On Thursday, May 30, 2013, in County of Los Angeles v. Los Angeles County Employee Relations Commission (2013) S191944, the California Supreme Court issued an important decision establishing the right of public sector labor associations to obtain from public entities the names and addresses of nonĀ­member fair share fee payers. The case arose from a refusal by the County of Los Angeles to agree to a bargaining proposal by a local labor association that would have required the County to provide such information.

In overturning an adverse decision by the Second District Court of Appeal, the California Supreme Court made or reaffirmed the following significant holdings:

Under the Meyers-Milias-Brown Act and longstanding principles of labor law, a public employer violates its obligation to bargain in good faith when it withholds information from a public employee association that is relevant to collective bargaining.

Because an exclusive bargaining representative owes a “duty of fair representation” to members and fair share fee payers alike, its obligation to provide relevant information extends to employees who are not union members. As such, the information sought was presumptively relevant to collective bargaining.

Because the information sought was presumptively relevant to collective bargaining, it was the County’s burden (which it did not meet) to demonstrate that it was not actually relevant or that it could not be provided.

The California Supreme Court also determined that the Court of Appeal had erred in imposing a procedure that would have required the public employer to provide notice and an opportunity for fair share employees to “opt out” before disclosing their names and contact information.
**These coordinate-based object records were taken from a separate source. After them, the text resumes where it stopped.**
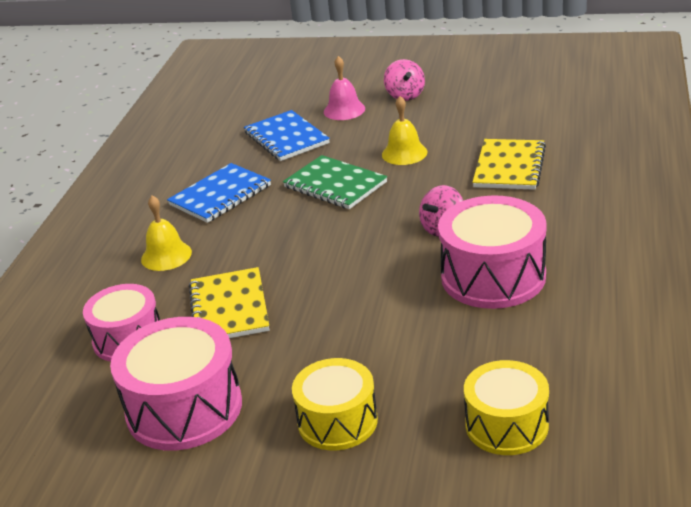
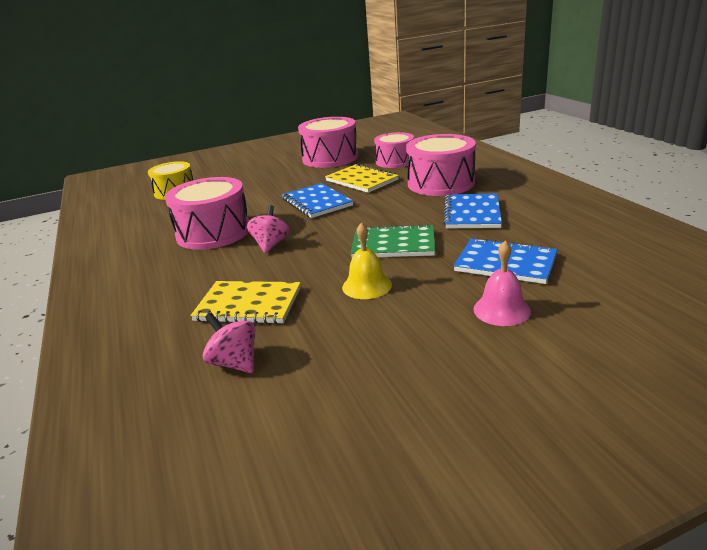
camera: 145 degrees right, 5 degrees down
yellow bell [141,196,192,271] -> pink drum [406,134,476,196]
yellow drum [292,358,378,450] -> none
pink spinning top [384,59,425,101] -> pink spinning top moved to [203,313,255,373]
yellow notebook [472,139,546,190] -> yellow notebook turned 60 degrees counterclockwise [190,281,301,324]
none -> blue notebook [282,183,353,218]

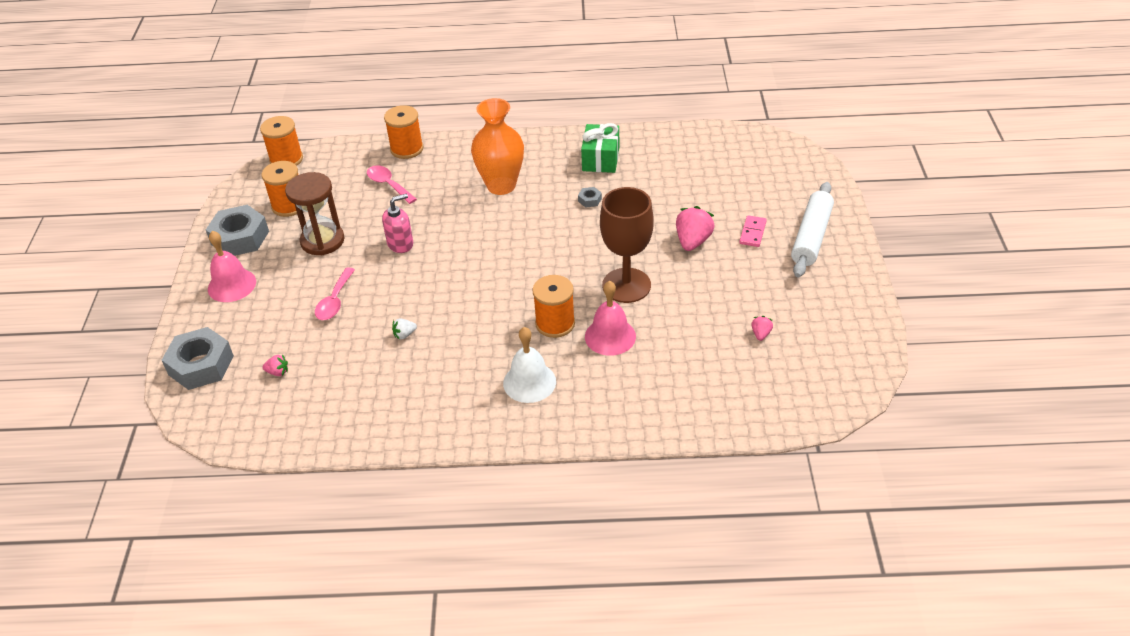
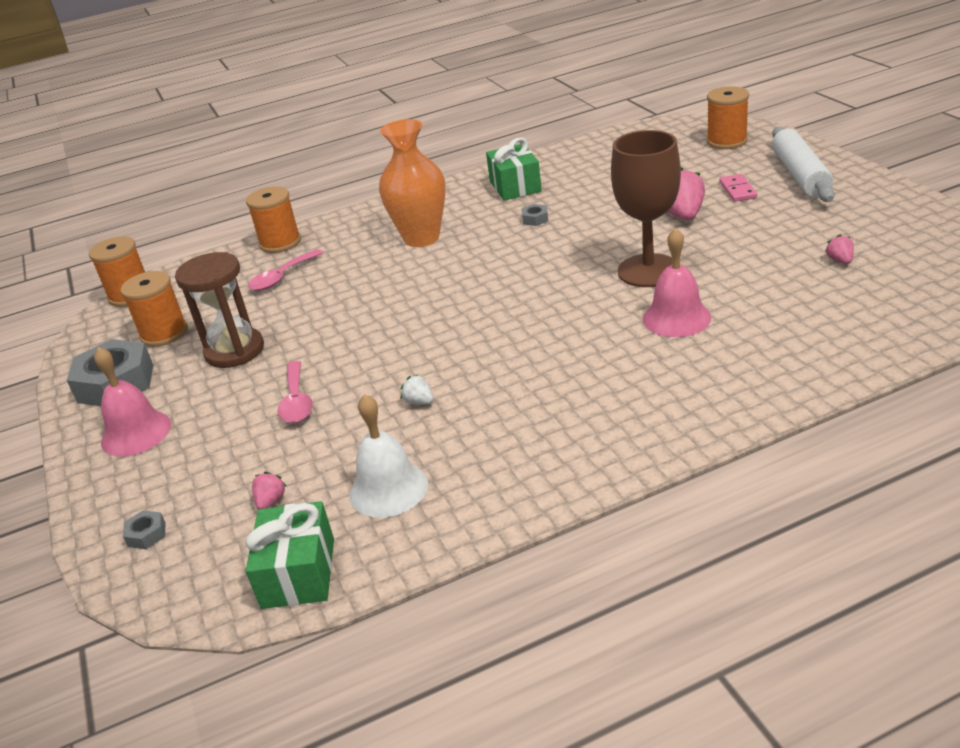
camera: 20 degrees left, 10 degrees down
grey nut [162,327,234,390] -> grey nut [123,510,165,549], size x0.42
pink strawberry [262,354,288,376] -> pink strawberry turned 60 degrees counterclockwise [252,472,286,510]
pink spoon [367,165,417,204] -> pink spoon turned 75 degrees counterclockwise [248,249,323,291]
pink soap dispenser [382,194,413,253] -> none
white strawberry [392,318,417,340] -> white strawberry turned 90 degrees clockwise [401,375,434,405]
white bell [503,327,556,403] -> white bell moved to [349,394,428,518]
orange spool [533,275,575,338] -> orange spool moved to [707,86,749,149]
none -> green gift [245,501,334,609]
This decision is significant to the extent that, for the first time, it brings fair share employee identification and contact information within the scope of bargaining-related information that an employer must provide to an exclusive bargaining representative. While affirmative membership is typically very high in associations representing peace officers and fire protection personnel, that is not always the case for associations representing miscellaneous and other groups of public employees. In any event, this decision and the affirmative duty imposed upon public entities may not only provide labor associations with an excellent tool to contact and bring employees within the fold, but it may also put some level of pressure on fair share riders to become members on their own.